** SUPPLIED DATA follows **

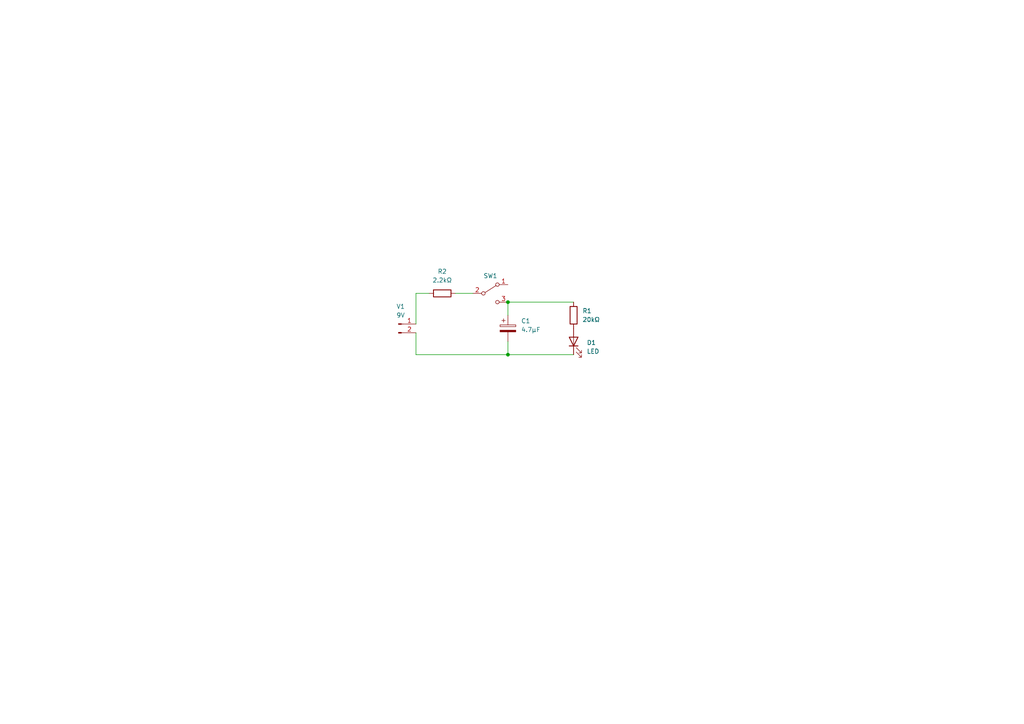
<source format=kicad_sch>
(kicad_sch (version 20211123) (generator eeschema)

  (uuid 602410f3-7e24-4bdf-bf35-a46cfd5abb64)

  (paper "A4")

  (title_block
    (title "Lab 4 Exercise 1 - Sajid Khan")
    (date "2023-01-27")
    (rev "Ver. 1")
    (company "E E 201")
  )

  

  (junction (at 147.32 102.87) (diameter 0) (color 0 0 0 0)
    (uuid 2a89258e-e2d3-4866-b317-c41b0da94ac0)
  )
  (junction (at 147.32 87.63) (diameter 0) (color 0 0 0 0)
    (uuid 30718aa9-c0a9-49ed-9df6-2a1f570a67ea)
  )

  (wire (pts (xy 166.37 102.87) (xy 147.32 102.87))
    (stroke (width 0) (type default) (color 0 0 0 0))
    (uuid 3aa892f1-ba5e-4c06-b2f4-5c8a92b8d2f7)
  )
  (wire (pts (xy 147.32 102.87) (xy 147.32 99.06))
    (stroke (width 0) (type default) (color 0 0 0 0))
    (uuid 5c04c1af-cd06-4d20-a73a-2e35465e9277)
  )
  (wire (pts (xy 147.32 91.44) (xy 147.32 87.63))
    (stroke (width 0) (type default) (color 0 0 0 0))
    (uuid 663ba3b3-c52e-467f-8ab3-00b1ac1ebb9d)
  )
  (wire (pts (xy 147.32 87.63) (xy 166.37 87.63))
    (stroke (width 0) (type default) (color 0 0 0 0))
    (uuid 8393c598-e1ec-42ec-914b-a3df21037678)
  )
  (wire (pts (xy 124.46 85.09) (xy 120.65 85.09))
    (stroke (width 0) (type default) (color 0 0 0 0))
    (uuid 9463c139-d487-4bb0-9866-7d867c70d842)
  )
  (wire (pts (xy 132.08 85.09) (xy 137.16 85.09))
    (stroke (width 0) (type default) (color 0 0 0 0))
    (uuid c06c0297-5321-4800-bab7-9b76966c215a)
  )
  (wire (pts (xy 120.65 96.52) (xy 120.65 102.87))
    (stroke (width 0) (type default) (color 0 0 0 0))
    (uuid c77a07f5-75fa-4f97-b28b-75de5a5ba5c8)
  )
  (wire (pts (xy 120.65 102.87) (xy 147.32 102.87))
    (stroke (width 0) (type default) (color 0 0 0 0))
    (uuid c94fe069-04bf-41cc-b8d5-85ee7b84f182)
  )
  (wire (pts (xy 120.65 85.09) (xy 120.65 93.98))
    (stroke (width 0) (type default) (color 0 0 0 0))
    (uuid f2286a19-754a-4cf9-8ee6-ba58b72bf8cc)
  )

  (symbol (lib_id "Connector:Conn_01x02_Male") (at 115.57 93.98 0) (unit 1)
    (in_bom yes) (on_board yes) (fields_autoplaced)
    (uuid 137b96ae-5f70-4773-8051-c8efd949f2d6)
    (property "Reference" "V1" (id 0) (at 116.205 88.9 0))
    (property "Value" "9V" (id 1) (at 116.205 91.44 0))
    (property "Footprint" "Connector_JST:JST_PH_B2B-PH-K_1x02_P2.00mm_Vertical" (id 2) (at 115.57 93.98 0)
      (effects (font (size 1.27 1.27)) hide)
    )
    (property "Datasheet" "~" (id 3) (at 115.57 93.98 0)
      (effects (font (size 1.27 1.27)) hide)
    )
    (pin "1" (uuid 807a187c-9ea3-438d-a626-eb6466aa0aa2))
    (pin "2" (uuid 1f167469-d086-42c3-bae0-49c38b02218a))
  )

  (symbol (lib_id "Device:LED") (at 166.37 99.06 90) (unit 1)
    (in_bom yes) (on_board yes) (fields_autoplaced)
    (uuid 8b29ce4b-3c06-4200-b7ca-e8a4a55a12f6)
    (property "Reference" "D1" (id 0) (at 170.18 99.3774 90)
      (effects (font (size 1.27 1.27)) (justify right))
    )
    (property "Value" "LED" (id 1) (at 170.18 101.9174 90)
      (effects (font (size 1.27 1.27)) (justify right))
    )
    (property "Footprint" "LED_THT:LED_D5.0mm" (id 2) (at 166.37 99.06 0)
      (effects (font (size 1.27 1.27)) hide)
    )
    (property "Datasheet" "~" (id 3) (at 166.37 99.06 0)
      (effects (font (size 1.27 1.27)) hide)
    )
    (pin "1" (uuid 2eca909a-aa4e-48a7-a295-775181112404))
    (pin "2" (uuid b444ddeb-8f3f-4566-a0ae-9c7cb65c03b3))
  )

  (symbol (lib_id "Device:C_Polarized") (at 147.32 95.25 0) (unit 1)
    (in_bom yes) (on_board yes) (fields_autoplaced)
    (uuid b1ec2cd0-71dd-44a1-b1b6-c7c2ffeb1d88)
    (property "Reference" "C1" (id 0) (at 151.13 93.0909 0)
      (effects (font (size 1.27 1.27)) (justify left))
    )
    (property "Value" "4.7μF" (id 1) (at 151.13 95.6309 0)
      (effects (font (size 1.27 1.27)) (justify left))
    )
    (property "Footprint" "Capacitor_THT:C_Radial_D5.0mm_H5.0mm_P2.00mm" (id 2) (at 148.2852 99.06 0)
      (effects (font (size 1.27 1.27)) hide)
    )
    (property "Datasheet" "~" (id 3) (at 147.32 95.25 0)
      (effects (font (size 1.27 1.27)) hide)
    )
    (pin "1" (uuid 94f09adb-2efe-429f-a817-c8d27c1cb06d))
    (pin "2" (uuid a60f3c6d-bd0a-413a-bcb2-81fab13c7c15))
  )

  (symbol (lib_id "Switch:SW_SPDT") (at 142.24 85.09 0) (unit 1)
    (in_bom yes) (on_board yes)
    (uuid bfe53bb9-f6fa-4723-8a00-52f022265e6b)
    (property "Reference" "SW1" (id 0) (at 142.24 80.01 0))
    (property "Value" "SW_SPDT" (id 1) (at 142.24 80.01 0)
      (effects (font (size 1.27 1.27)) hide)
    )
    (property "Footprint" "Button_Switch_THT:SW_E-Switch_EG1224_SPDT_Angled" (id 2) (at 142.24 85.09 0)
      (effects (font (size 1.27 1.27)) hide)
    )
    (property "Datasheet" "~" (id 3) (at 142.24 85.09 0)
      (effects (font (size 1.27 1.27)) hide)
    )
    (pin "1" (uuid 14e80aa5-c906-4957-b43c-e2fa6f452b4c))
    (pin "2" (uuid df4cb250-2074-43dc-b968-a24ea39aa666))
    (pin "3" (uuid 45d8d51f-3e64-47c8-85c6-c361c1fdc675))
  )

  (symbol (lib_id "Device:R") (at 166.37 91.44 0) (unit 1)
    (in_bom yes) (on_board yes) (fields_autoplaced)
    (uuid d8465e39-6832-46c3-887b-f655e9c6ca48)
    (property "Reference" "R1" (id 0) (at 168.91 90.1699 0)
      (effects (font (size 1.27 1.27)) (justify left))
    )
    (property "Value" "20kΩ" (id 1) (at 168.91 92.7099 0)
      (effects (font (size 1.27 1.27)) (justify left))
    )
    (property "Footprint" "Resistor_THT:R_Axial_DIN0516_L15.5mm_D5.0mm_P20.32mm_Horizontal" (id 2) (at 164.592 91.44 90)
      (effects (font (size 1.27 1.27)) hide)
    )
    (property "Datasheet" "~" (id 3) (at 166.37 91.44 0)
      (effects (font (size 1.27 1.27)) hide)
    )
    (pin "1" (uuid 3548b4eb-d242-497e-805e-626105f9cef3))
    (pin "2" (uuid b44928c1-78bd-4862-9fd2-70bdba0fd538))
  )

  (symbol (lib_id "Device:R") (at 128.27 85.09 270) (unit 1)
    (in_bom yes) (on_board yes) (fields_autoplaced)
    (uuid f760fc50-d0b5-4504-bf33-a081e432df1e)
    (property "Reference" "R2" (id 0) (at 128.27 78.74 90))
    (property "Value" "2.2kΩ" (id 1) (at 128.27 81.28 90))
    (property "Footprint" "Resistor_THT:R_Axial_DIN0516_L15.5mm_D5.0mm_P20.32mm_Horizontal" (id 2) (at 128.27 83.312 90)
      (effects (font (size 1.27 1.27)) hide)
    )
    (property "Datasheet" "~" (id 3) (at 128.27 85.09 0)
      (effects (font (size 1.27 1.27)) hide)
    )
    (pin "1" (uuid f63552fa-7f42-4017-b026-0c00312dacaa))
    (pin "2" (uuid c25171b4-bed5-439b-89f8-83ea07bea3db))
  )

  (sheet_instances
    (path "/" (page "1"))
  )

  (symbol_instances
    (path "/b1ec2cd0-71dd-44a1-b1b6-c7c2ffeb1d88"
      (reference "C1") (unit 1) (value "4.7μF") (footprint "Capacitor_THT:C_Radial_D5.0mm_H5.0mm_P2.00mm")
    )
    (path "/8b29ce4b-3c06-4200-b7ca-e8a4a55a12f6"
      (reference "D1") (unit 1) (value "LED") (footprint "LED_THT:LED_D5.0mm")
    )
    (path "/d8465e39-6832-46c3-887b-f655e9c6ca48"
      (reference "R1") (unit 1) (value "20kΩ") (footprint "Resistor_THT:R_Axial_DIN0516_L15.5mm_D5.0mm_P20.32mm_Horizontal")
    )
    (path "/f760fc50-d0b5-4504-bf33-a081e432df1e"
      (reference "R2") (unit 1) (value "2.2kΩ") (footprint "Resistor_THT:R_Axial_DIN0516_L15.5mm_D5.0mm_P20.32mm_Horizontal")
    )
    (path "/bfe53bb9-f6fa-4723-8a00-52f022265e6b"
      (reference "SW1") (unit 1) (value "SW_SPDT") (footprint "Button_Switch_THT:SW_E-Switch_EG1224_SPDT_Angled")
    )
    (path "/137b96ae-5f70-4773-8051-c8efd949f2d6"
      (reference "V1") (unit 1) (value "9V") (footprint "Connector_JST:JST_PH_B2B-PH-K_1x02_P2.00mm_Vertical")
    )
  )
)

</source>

** End of SUPPLIED DATA **
** SUPPLIED DATA follows **

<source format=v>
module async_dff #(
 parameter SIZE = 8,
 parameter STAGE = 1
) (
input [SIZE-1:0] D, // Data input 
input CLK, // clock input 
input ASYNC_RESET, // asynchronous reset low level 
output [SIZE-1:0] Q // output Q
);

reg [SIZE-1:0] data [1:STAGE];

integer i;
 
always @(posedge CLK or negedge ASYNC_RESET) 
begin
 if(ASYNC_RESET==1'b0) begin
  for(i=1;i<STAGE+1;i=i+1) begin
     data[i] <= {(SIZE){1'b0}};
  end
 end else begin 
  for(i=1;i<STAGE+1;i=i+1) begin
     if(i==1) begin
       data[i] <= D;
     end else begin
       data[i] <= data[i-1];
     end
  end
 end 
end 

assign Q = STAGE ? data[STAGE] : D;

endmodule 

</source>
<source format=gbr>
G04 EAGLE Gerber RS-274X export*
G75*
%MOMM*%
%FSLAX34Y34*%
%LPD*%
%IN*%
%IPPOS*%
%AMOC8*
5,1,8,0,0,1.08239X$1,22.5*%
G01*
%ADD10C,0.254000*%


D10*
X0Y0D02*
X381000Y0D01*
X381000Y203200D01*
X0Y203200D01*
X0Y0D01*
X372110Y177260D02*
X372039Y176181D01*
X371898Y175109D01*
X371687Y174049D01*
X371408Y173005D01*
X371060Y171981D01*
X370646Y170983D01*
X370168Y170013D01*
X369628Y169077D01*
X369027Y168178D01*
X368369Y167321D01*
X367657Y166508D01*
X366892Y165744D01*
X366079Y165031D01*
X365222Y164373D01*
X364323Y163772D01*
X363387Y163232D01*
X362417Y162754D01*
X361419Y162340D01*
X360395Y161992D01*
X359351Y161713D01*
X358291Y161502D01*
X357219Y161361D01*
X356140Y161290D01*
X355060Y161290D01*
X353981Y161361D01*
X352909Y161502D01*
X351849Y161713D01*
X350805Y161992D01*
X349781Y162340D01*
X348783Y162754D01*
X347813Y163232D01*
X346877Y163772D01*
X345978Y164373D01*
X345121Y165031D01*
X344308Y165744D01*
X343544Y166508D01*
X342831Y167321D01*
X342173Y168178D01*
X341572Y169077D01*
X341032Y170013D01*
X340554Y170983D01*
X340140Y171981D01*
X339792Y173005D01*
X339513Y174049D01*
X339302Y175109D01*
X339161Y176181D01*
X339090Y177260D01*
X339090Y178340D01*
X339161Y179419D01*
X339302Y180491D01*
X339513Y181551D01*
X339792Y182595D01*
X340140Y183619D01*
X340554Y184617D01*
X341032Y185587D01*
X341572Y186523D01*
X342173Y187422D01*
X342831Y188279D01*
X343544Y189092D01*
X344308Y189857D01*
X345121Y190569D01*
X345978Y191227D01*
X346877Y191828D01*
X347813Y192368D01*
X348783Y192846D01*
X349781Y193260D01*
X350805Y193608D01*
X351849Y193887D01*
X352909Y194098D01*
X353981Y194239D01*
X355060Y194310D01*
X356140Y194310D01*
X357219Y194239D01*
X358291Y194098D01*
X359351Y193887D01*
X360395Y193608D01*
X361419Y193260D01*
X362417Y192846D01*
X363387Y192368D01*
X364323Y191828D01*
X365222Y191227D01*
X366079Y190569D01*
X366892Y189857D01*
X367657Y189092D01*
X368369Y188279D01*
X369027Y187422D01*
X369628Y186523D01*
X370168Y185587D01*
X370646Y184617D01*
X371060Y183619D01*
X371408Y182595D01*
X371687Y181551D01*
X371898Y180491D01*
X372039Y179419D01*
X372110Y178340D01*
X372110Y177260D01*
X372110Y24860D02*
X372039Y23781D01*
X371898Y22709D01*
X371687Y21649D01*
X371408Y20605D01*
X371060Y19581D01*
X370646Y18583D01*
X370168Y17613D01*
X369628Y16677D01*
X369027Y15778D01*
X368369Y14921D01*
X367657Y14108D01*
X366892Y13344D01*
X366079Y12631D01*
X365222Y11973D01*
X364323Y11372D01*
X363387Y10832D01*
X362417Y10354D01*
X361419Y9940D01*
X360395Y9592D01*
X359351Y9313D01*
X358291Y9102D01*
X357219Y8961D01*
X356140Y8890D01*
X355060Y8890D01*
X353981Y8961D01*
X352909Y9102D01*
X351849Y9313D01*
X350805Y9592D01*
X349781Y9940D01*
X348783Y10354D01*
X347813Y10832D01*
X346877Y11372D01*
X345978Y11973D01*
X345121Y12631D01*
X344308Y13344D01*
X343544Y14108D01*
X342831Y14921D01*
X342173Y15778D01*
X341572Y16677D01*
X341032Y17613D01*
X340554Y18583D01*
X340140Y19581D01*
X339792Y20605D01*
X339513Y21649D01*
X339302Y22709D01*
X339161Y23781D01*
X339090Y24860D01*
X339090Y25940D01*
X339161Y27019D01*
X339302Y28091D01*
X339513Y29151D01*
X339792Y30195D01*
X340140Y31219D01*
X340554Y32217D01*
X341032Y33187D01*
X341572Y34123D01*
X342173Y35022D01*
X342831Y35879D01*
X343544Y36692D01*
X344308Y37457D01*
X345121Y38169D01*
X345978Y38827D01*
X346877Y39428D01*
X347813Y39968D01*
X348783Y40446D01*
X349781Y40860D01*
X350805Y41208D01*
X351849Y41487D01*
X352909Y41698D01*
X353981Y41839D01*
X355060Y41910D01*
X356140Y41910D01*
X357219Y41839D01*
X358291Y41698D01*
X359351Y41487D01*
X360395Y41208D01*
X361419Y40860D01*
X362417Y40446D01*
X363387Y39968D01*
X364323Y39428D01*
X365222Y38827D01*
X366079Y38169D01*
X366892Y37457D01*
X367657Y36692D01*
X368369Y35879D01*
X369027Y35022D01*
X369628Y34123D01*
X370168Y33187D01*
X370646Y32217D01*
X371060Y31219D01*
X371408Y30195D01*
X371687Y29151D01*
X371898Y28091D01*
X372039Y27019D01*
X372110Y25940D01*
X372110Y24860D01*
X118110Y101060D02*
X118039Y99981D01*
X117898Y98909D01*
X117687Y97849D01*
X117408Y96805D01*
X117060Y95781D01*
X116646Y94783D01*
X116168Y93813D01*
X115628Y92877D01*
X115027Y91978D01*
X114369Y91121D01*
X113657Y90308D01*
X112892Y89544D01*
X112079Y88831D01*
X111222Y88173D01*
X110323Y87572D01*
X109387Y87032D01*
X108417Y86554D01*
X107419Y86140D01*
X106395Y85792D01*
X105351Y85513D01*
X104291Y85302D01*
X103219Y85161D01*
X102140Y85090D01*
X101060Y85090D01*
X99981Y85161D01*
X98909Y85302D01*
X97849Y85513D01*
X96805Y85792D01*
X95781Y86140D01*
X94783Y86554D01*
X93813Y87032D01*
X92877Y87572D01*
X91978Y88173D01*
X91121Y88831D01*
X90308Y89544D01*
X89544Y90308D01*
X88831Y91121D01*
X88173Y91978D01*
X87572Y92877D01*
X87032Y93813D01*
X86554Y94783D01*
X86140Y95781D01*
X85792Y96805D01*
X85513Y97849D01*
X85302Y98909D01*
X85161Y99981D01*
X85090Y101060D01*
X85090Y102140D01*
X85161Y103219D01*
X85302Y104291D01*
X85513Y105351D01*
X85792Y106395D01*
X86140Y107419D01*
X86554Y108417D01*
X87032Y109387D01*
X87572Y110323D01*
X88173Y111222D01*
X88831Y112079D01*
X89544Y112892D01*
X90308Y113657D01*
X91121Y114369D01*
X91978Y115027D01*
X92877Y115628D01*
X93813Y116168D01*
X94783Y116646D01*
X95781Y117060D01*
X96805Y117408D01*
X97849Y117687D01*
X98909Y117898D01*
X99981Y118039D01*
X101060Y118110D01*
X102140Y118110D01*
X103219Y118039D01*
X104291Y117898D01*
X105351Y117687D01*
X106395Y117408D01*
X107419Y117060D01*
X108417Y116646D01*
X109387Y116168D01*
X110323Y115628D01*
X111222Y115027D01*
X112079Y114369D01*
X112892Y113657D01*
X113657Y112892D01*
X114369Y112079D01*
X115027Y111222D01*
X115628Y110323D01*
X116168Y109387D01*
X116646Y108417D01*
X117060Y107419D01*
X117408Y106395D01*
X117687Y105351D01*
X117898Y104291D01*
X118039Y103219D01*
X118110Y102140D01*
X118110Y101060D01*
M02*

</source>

** End of SUPPLIED DATA **

*TASK*: Please copy every line of the records above in which "Datasheet" appears.

*EXPECTED ANSWER*:
    (property "Datasheet" "~" (id 3) (at 115.57 93.98 0)
    (property "Datasheet" "~" (id 3) (at 166.37 99.06 0)
    (property "Datasheet" "~" (id 3) (at 147.32 95.25 0)
    (property "Datasheet" "~" (id 3) (at 142.24 85.09 0)
    (property "Datasheet" "~" (id 3) (at 166.37 91.44 0)
    (property "Datasheet" "~" (id 3) (at 128.27 85.09 0)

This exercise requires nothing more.